**WHAT THIS EXERCISE ASKS:**
**1.** In the survey sampling text, on which characteristics does Cochran say the quota method is likely to produce biased samples?
**2.** From the survey sampling text, write out everything from "As matching procedures" down to "receive increased attention.", substituting "record linkage methods" for "matching procedures".
**3.** According to the survey sampling text, why did the authors choose not to write a rejoinder to the discussants?

**EXTRACTED TEXT:**
Nonprobability samples have been a part of survey activity throughout the post-Neyman period. In particular, quota sampling is commonly used in marketing research and other areas for cost reasons (Sudman, 1966; 1976). Moser and Stuart (1953) and Stephan and McCarthy (1958) made early comparisons between quota sampling and probability sampling. Cochran (1977, page 136) says “The quota method seems likely to produce samples that are biased on characteristics such as income, education and occupation, although it often agrees with the probability samples on questions of opinion and attitude”. Use of procedures such as post stratification and regression estimation in nonprobability samples has continued at pace with use in probability samples. The changing nature of human communication offers opportunities for both model-based and probability-based procedures. Because of cost structures, new methods such as web-based procedures will often be used first in nonprobability settings and for nongovernmental purposes.

As matching procedures improve and as demand for detailed data increases, disclosure limitation procedures and associated research will receive increased attention.

Survey sampling is an application discipline, functioning in the current social, geographic, cultural, and technological world. To forecast how our field will be impacted by social and cultural changes, even in the short run, is a challenge. Will the fact that one must assume that almost all of one’s public activity and a great deal of one’s private activity has potential of being recorded lead to a more relaxed attitude in responding to questions? Will improved monitoring devices make respondents more willing to permit their physical activities be monitored? Or will all of the incidental monitoring lead to a reaction against organized data collection? Will increased availability of results based on collected data have a positive or negative effect on data collection efforts? What is the impact of various Social Media?

This discussion makes clear that factors external to our discipline will determine our future activities. We will be required to adapt in data collection, data processing, and data presentation-dissemination.


We thank Graham Kalton for comments and suggestions that led to improvements in the original draft. We thank the four discussants, Graham Kalton, Sharon Lohr, Danny Pfeffermann and Chris Skinner, for their supplements on the history, insightful observations on the present, and comments on the future of survey sampling. We elected not to prepare a rejoinder because we found much to appreciate and little basis for disagreement.

Stored items
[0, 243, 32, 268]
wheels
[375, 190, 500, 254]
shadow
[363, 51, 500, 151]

**ANSWERS TO THE PROBLEMS:**
**1.** Income, education and occupation.

**2.**
As record linkage methods improve and as demand for detailed data increases, disclosure limitation procedures and associated research will receive increased attention.

**3.** They found much to appreciate in the discussants' contributions and little basis for disagreement.